AA batteries: Duracell CopperTop AA Alkaline Batteries, 16-Count
Many medical pagers run on AA batteries, so you’ll need reliable ones from a trusted brand. We like this pack from Duracell, which boasts long-lasting power. The batteries are guaranteed for 10 years in storage. Duracell also stands behind their batteries, so if they fall short of expectations, they’ll replace them immediately.
Lanyard: Thread Wallets Cool Lanyards Keychain Holder
It’s important to secure your medical pager to a lanyard that won’t break or slip off easily. We like this one from Thread Wallets, which comes in over two dozen patterns. Its stainless steel keyring is attached to a sturdy suede strip. These lanyards are made from a soft, lightweight polyester weave comfortable enough to wear all day.
Medical pagers generally cost between $20 and $200, depending on how advanced their alert system is.
Budget-friendly medical pagers are available for less than $25, though these tend to have limited range and only include one transmitter and a couple of pagers.
Midrange medical pagers cost between $30 and $75. These systems include at least two or three transmitters and pagers and often have customizable settings.
Premium medical pagers cost between $100 and $200 and often come with several transmitters and pagers. These feature customized monitoring networks that dispatch local emergency personnel and normally require a monthly fee.
If you are looking for an affordable medical pager, consider this model by Secure with a 500-foot range. Made by a leading name in medical equipment, it’s one of the most reliable medical pagers on the market. The basic set comes with the call button, receiver, and installation tools, though you can purchase sets with up to six transmitters. The receiver even comes with a large flashing light component than can be used individually or in conjunction with the alert sound. Unlike other leading pagers, this model is also FCC-compliant and backed by the Personal Safety Corporation.
If you didn’t find the right medical pager for your needs in our top picks, we have a few other recommendations.
We like the JOYSAE Wireless Caregiver Call Button Alert System, which has over 500 feet of operational range. The receivers come with over 50 programmable chime sounds as well as flashing LED lights. The transmitters are waterproof, so these medical pages are top picks for use around bathrooms and swimming pools.

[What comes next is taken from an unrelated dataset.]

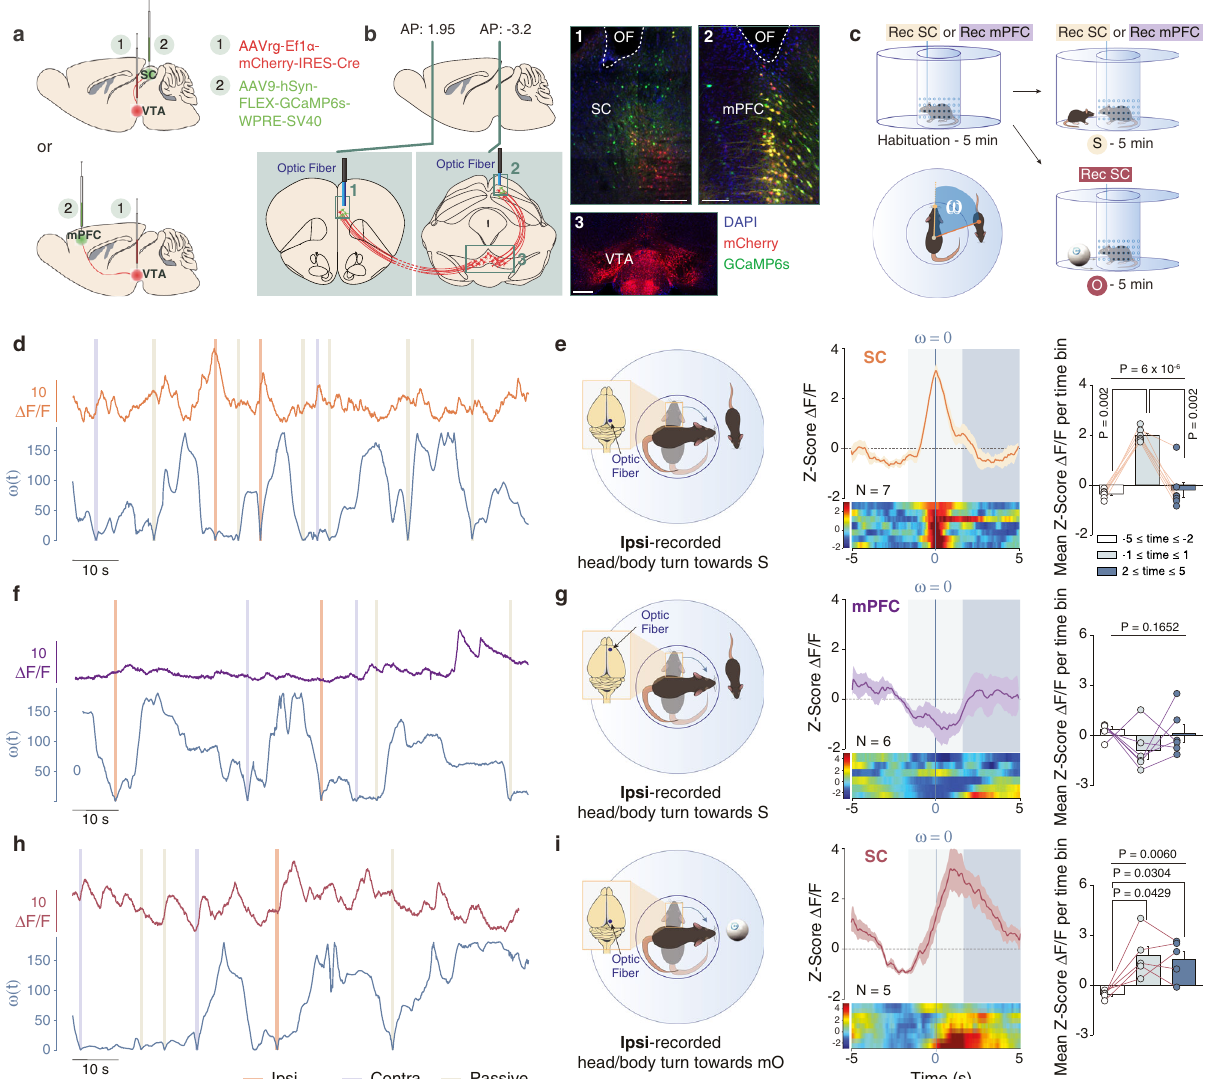
Fig. 2 Calcium activity of SC to VTA-projecting neurons during social and non-social orientation tests. a Schema of injections of AAVrg-Ef1 α -mCherry- IRES-Cre in the VTA and AAV9-hSyn-FLEX-GCaMP6s-WPRE-SV40 in the SC or mPFC. Representative coronal images of midbrain slices of adult mice infected with AAVrg-Ef1 α -mCherry-IRES-Cre in the VTA ( b panel 3, scale bar: 100 µ m) and AAV9-hSyn-FLEX-GCaMP6s-WPRE-SV40 in the SC ( b panel 1, scale bar: 50 µ m) and in the mPFC ( b panel 2, scale bar: 50 µ m). The location of the optic fi ber (OF) is indicated. Similar viral expression and OF location were observed in all the mice that performed the experiment described in Figs. 2c, 4b. c Schema of the social and non-social orientation test. Bottom left panel: Schema representing the points and vectors used for the calculation of the oriented angle towards the stimulus ( ω ). d , f , h Example traces. Δ F/F signals recorded in SC- or mPFC-VTA-projecting neurons aligned with instantaneous head orientation ω (t) during orientation test. Ipsi-recorded and contra-recorded head/body turn episodes are reported as well as the passive crossing events. e Left panel: Schema of the ipsi-recorded head/body turns towards the social stimulus (S). Middle panel: Peri-event time histogram (PETH) of normalized Δ F/F for SC-VTA-projecting neurons, centered on ipsi- recorded orientation towards social stimulus. Right panel: Mean Δ F/F (Z-score) before, during and after ipsi-recorded orientation. Repeated measures (RM) one-way ANOVA (Events main effect: F (2,6) = 44.34, P < 0.0001) followed by Bonferroni-Holm post-hoc test correction. g Left panel: Schema of the ipsi-recorded head/body turns towards the social stimulus (S). Middle panel: PETH of normalized Δ F/F for mPFC-VTA-projecting neurons, centered on ipsi-recorded orientation towards social stimulus. Right panel: Mean Δ F/F (Z-score) before, during and after ipsi-recorded orientation. RM one-way ANOVA (Events main effect: F (2,5) = 2.17, P = 0.1652). i Left panel: Schema of the ipsi-recorded head/body turns towards the moving object (mO). Middle panel: PETH of normalized Δ F/F for SC-VTA-projecting neurons, centered on ipsi-recorded orientation towards moving object. Right panel: Mean Δ F/F (Z- score) before, during and after ipsi-recorded orientation. RM one-way ANOVA (Events main effect: F (2,4) = 10.34, P = 0.0060) followed by Bonferroni- Holm post-hoc test correction. N indicates the number of mice. All the data are shown as the mean ± s.e.m. as error bars or error bands. Source data are provided as a Source Data fi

For use on the go, we like the Mobile Medical Alert by LifeStation. This lightweight, all-in-one system for seniors on the go includes nationwide GPS monitoring and WiFi access. The device holds a charge for five days, and once depleted, it only takes three hours to charge. This medical pager is even compatible with home assistants like Alexa.
Q. Should my loved one sleep with a medical pager?
A. They could, however, the lanyard may be a hazard if it wraps around their neck when they shift positions in bed. Some people attach a pager by Velcro to a headboard or nightstand to be within reach in the event they fall or experience a medical emergency. Medical pagers with advanced capability and home assistant compatibility can be voice-activated, so it’s worth considering adding an assistant hub in the bedroom.
Q. Can I travel with a medical pager?
A. Yes, though it’s a good idea to remove the batteries and keep the system inside your checked baggage. Otherwise, if your pager is activated, it will continue beeping inside your luggage and cause a massive security holdup. It’s also a good idea to keep your medical pager and accessories in a clear bag inside your luggage so if TSA chooses to search your suitcase, they can locate all electronic parts quickly.
Q. How loud is a medical pager alert?
A. It varies between manufacturers, but for the most part, it’s somewhere in the range of 50 to 90 decibels. That means its volume is comparable to that of vacuum cleaners or hair dryers. Basically, it’s loud enough to draw attention but isn’t piercing or strident.